**SET PROBLEM:** Copy every line of the listing below without changing a single character.

**EXTRACTED ENTRIES:**
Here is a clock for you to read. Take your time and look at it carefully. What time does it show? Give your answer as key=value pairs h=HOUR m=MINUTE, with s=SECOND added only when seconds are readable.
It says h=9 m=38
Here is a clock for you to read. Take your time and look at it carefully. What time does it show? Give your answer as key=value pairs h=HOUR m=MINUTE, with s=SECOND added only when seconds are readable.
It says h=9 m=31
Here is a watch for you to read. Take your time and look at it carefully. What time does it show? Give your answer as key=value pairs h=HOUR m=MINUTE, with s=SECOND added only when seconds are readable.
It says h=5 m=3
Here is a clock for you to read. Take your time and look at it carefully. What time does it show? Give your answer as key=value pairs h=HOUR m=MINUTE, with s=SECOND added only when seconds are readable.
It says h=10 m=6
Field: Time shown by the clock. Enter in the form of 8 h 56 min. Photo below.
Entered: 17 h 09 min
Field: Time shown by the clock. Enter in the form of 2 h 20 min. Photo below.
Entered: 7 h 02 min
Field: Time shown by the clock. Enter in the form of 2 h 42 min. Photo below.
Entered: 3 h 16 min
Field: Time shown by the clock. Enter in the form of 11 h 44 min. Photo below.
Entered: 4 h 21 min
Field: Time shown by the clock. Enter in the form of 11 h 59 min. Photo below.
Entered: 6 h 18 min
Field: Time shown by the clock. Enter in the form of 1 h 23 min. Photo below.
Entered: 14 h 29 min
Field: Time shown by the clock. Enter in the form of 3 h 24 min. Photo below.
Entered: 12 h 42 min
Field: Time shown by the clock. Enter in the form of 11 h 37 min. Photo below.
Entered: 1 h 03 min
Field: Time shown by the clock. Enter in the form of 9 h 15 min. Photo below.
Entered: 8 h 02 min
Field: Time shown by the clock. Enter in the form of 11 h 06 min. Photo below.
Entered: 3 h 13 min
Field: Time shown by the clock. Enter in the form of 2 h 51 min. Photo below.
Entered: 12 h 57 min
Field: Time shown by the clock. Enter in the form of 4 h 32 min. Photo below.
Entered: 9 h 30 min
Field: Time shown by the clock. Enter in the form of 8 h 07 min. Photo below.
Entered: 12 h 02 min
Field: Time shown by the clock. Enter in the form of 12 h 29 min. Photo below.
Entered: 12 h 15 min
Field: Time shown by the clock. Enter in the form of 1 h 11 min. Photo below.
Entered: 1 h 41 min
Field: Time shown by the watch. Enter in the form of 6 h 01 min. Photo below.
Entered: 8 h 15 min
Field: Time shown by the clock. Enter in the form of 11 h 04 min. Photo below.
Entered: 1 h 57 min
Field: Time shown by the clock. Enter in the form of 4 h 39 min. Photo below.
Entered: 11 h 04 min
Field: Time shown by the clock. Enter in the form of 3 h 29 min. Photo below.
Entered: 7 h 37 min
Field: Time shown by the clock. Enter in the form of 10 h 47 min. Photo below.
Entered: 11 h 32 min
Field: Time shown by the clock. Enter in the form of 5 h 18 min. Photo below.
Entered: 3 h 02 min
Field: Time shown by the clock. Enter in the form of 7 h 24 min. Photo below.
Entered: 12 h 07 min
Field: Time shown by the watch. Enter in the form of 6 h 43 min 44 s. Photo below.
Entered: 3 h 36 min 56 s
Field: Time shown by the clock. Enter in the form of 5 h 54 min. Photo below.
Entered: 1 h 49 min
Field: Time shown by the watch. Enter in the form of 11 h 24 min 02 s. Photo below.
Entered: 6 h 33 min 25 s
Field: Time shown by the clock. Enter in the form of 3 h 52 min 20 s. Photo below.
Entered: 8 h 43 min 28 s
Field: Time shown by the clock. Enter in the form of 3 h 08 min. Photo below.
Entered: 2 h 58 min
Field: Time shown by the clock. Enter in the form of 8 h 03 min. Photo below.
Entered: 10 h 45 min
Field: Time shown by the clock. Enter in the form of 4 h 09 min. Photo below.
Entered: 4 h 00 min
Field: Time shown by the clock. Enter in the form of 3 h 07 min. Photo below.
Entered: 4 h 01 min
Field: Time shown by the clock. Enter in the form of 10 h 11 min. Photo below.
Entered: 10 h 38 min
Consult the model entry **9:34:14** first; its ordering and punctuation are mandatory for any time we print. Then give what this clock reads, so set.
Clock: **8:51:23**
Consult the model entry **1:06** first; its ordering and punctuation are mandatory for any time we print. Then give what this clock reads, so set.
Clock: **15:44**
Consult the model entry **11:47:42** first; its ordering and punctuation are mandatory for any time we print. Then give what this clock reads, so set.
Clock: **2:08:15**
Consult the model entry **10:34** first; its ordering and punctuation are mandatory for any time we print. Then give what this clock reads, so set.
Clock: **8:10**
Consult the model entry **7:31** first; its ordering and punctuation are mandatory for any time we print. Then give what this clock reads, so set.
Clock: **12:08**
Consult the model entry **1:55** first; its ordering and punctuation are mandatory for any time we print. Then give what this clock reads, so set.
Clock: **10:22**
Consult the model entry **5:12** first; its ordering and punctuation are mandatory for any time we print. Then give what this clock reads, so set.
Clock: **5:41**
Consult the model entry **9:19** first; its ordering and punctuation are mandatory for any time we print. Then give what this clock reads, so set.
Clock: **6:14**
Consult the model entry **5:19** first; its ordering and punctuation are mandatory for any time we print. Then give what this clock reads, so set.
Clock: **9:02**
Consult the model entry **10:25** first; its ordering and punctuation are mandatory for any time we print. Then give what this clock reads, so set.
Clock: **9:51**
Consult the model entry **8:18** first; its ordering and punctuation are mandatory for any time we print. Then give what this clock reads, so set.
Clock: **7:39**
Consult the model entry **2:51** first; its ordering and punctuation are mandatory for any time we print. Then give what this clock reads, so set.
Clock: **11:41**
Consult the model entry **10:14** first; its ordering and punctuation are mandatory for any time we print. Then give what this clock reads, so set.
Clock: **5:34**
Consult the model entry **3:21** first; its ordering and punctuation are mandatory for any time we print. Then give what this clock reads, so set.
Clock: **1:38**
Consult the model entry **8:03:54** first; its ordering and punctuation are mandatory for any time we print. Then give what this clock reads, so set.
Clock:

**THE RESPONSE:**
Here is a clock for you to read. Take your time and look at it carefully. What time does it show? Give your answer as key=value pairs h=HOUR m=MINUTE, with s=SECOND added only when seconds are readable.
It says h=9 m=38
Here is a clock for you to read. Take your time and look at it carefully. What time does it show? Give your answer as key=value pairs h=HOUR m=MINUTE, with s=SECOND added only when seconds are readable.
It says h=9 m=31
Here is a watch for you to read. Take your time and look at it carefully. What time does it show? Give your answer as key=value pairs h=HOUR m=MINUTE, with s=SECOND added only when seconds are readable.
It says h=5 m=3
Here is a clock for you to read. Take your time and look at it carefully. What time does it show? Give your answer as key=value pairs h=HOUR m=MINUTE, with s=SECOND added only when seconds are readable.
It says h=10 m=6
Field: Time shown by the clock. Enter in the form of 8 h 56 min. Photo below.
Entered: 17 h 09 min
Field: Time shown by the clock. Enter in the form of 2 h 20 min. Photo below.
Entered: 7 h 02 min
Field: Time shown by the clock. Enter in the form of 2 h 42 min. Photo below.
Entered: 3 h 16 min
Field: Time shown by the clock. Enter in the form of 11 h 44 min. Photo below.
Entered: 4 h 21 min
Field: Time shown by the clock. Enter in the form of 11 h 59 min. Photo below.
Entered: 6 h 18 min
Field: Time shown by the clock. Enter in the form of 1 h 23 min. Photo below.
Entered: 14 h 29 min
Field: Time shown by the clock. Enter in the form of 3 h 24 min. Photo below.
Entered: 12 h 42 min
Field: Time shown by the clock. Enter in the form of 11 h 37 min. Photo below.
Entered: 1 h 03 min
Field: Time shown by the clock. Enter in the form of 9 h 15 min. Photo below.
Entered: 8 h 02 min
Field: Time shown by the clock. Enter in the form of 11 h 06 min. Photo below.
Entered: 3 h 13 min
Field: Time shown by the clock. Enter in the form of 2 h 51 min. Photo below.
Entered: 12 h 57 min
Field: Time shown by the clock. Enter in the form of 4 h 32 min. Photo below.
Entered: 9 h 30 min
Field: Time shown by the clock. Enter in the form of 8 h 07 min. Photo below.
Entered: 12 h 02 min
Field: Time shown by the clock. Enter in the form of 12 h 29 min. Photo below.
Entered: 12 h 15 min
Field: Time shown by the clock. Enter in the form of 1 h 11 min. Photo below.
Entered: 1 h 41 min
Field: Time shown by the watch. Enter in the form of 6 h 01 min. Photo below.
Entered: 8 h 15 min
Field: Time shown by the clock. Enter in the form of 11 h 04 min. Photo below.
Entered: 1 h 57 min
Field: Time shown by the clock. Enter in the form of 4 h 39 min. Photo below.
Entered: 11 h 04 min
Field: Time shown by the clock. Enter in the form of 3 h 29 min. Photo below.
Entered: 7 h 37 min
Field: Time shown by the clock. Enter in the form of 10 h 47 min. Photo below.
Entered: 11 h 32 min
Field: Time shown by the clock. Enter in the form of 5 h 18 min. Photo below.
Entered: 3 h 02 min
Field: Time shown by the clock. Enter in the form of 7 h 24 min. Photo below.
Entered: 12 h 07 min
Field: Time shown by the watch. Enter in the form of 6 h 43 min 44 s. Photo below.
Entered: 3 h 36 min 56 s
Field: Time shown by the clock. Enter in the form of 5 h 54 min. Photo below.
Entered: 1 h 49 min
Field: Time shown by the watch. Enter in the form of 11 h 24 min 02 s. Photo below.
Entered: 6 h 33 min 25 s
Field: Time shown by the clock. Enter in the form of 3 h 52 min 20 s. Photo below.
Entered: 8 h 43 min 28 s
Field: Time shown by the clock. Enter in the form of 3 h 08 min. Photo below.
Entered: 2 h 58 min
Field: Time shown by the clock. Enter in the form of 8 h 03 min. Photo below.
Entered: 10 h 45 min
Field: Time shown by the clock. Enter in the form of 4 h 09 min. Photo below.
Entered: 4 h 00 min
Field: Time shown by the clock. Enter in the form of 3 h 07 min. Photo below.
Entered: 4 h 01 min
Field: Time shown by the clock. Enter in the form of 10 h 11 min. Photo below.
Entered: 10 h 38 min
Consult the model entry **9:34:14** first; its ordering and punctuation are mandatory for any time we print. Then give what this clock reads, so set.
Clock: **8:51:23**
Consult the model entry **1:06** first; its ordering and punctuation are mandatory for any time we print. Then give what this clock reads, so set.
Clock: **15:44**
Consult the model entry **11:47:42** first; its ordering and punctuation are mandatory for any time we print. Then give what this clock reads, so set.
Clock: **2:08:15**
Consult the model entry **10:34** first; its ordering and punctuation are mandatory for any time we print. Then give what this clock reads, so set.
Clock: **8:10**
Consult the model entry **7:31** first; its ordering and punctuation are mandatory for any time we print. Then give what this clock reads, so set.
Clock: **12:08**
Consult the model entry **1:55** first; its ordering and punctuation are mandatory for any time we print. Then give what this clock reads, so set.
Clock: **10:22**
Consult the model entry **5:12** first; its ordering and punctuation are mandatory for any time we print. Then give what this clock reads, so set.
Clock: **5:41**
Consult the model entry **9:19** first; its ordering and punctuation are mandatory for any time we print. Then give what this clock reads, so set.
Clock: **6:14**
Consult the model entry **5:19** first; its ordering and punctuation are mandatory for any time we print. Then give what this clock reads, so set.
Clock: **9:02**
Consult the model entry **10:25** first; its ordering and punctuation are mandatory for any time we print. Then give what this clock reads, so set.
Clock: **9:51**
Consult the model entry **8:18** first; its ordering and punctuation are mandatory for any time we print. Then give what this clock reads, so set.
Clock: **7:39**
Consult the model entry **2:51** first; its ordering and punctuation are mandatory for any time we print. Then give what this clock reads, so set.
Clock: **11:41**
Consult the model entry **10:14** first; its ordering and punctuation are mandatory for any time we print. Then give what this clock reads, so set.
Clock: **5:34**
Consult the model entry **3:21** first; its ordering and punctuation are mandatory for any time we print. Then give what this clock reads, so set.
Clock: **1:38**
Consult the model entry **8:03:54** first; its ordering and punctuation are mandatory for any time we print. Then give what this clock reads, so set.
Clock:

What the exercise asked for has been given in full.